You’ve been a media advisor to politicians, heads of state, nonprofits, celebrities and companies. What do you like about your job? Dislike?
Best? Working with a variety of clients, helping them find their story and then helping them to tell it – especially in nontraditional places in the press. Worst? Cold calling or emailing reporters I don’t know. I do less of it these days, but it’s still not fun.
You worked for the late Ambassador Richard Holbrooke at the United Nations. What’s your fondest memory of working for him?
I liked how Ambassador Holbrooke understood both the need to work the traditional diplomatic game but how he also had an ability to identify cultural figures that could help push diplomatic or policy issues forward in the public arena. His work to get the deal for the U.S. government to repay its arrears to the UN was an unsexy and unheralded effort that was a great capstone on his tenure as U.S. Ambassador. It should have set the U.S. up for a great era of work and progress at the United Nations, but it was cut short by the election of George Bush and 9/11.
Favorite issue to flak?
I don’t have a favorite issue per se. I like finding interesting problems and stories and helping clients tell that story. I have a wide range of professional and personal interests — from food and wine, to technology to the business of media, design, music and international relations…so I like it when a client or story cuts across many areas of interests.
What website do you go to first thing in the morning?
Honestly, I find lately that the first thing I check in the morning is my Twitter feed. After that, nytimes.com and Politico’s Playbook email by Mike Allen.
How has social media changed the game?
I think as a person working in communications, FB, Twitter, etc are helpful tools to use as a listening post as to what people and reporters, in particular, are thinking at any given moment. Plus it has helped individuals and corporations get their message out directly to readers, consumers, fans, etc. without having to always rely on the traditional media outlets.
The City’s most interesting people in the food and wine industry call on you for media advice. When did you start becoming passionate about wine and food?
I’ve been fortunate that both my parents share a love of food and cooking. That has definitely rubbed off on me. My dad was a home brewer in the early 70’s and instilled in me a passion for all things artisanal. With wine, I came to it a little late, probably in my mid-20s. I was into craft beer, but while living in Washington DC I was fortunate enough to meet a guy named Pepe, who worked at Schneider’s Wine on Capitol Hill. He helped guide me to try all kinds of different wines, old and new world, and most importantly to keep an open mind. Once I discovered that wine, like music, had seemingly infinite choices and usually fascinating back stories, I was hooked. That being said, wine is most interesting when you can share it with others. Otherwise it’s just another beverage, no matter how good it tastes.

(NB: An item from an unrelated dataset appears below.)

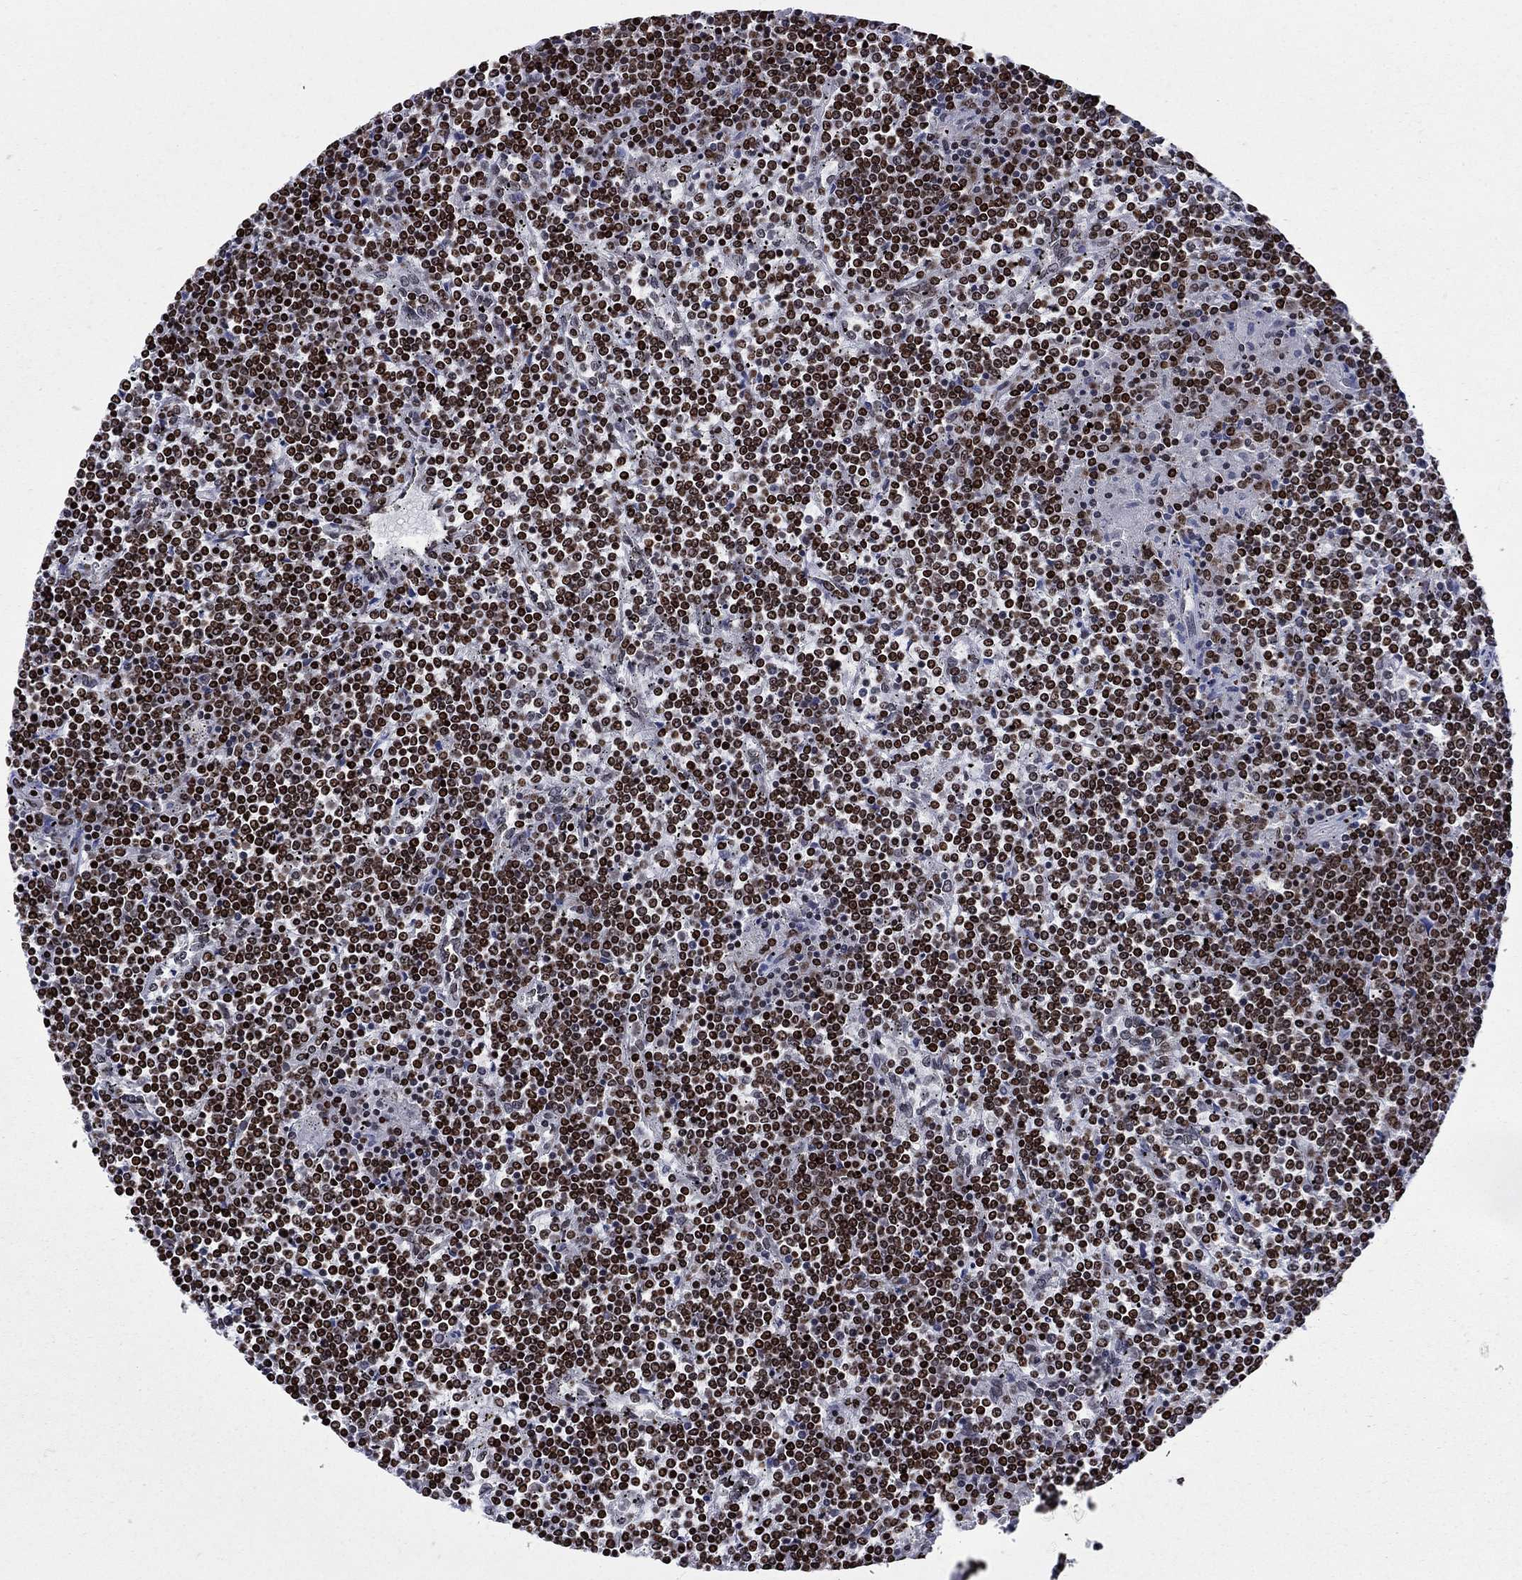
{"staining": {"intensity": "strong", "quantity": ">75%", "location": "nuclear"}, "tissue": "lymphoma", "cell_type": "Tumor cells", "image_type": "cancer", "snomed": [{"axis": "morphology", "description": "Malignant lymphoma, non-Hodgkin's type, Low grade"}, {"axis": "topography", "description": "Spleen"}], "caption": "Immunohistochemical staining of low-grade malignant lymphoma, non-Hodgkin's type exhibits high levels of strong nuclear protein expression in approximately >75% of tumor cells.", "gene": "HMGA1", "patient": {"sex": "female", "age": 19}}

If you could only drink one wine, what would it be?
That’s tough. I would say either red burgundy (preferably grand cru) or a Barolo.
Best wine store(s) where wannabe oenophiles can find great wines and learn more?
I love UVA Wines in Williamsburg, Brooklyn. Ask for Justin or DJ (who knows his champagne). UVA is one of the best stores for natural wines. In the city, I like Chambers Street Wines. Astor has a huge selection and a range of wines at different price levels. I also like Slope Cellars in Park Slope. Ask for Ben. I think we are seeing a Renaissance in the neighborhood wine shop. It seems that in Brooklyn and Manhattan, nearly every neighborhood has a great small wine shop. When you’re starting to learn about wine, having someone to guide you is important to demystifying the process and understanding what you may or may not like and building your personal confidence.
Your ideal pairing of food and wine?
A crisp white wine or rose with linguine with clams.
Favorite restaurant(s) in town?
Torrisi Italian Specialties, to me, was a revelation. In a town where there is so much hype and sameness, they showed that you can reinvent the simplest of dishes while remaining true to its roots. Torrisi reminds me of some of my favorite places in Paris, like Le Baratin or Le Verre Vole.
iPhone or Android?
I switched last year from a Blackberry to the iPhone and haven’t looked back.
Book your reading at the moment?
I am loving the 40th Anniversary book for Chez Panisse restaurant. It might be one of the most important food books to come out this year. It’s basically an oral and pictorial history of how Alice Waters and her crew started the restaurant. But more importantly, it puts the restaurant into cultural context and also drives home, as the subtitle says, “The Power of Gathering.” You see all these pictures of people eating, drinking and some cases dancing together and you realize how influential the ethos of that restaurant has become on dining around the country. I wish someone would send Anthony Bourdain a copy.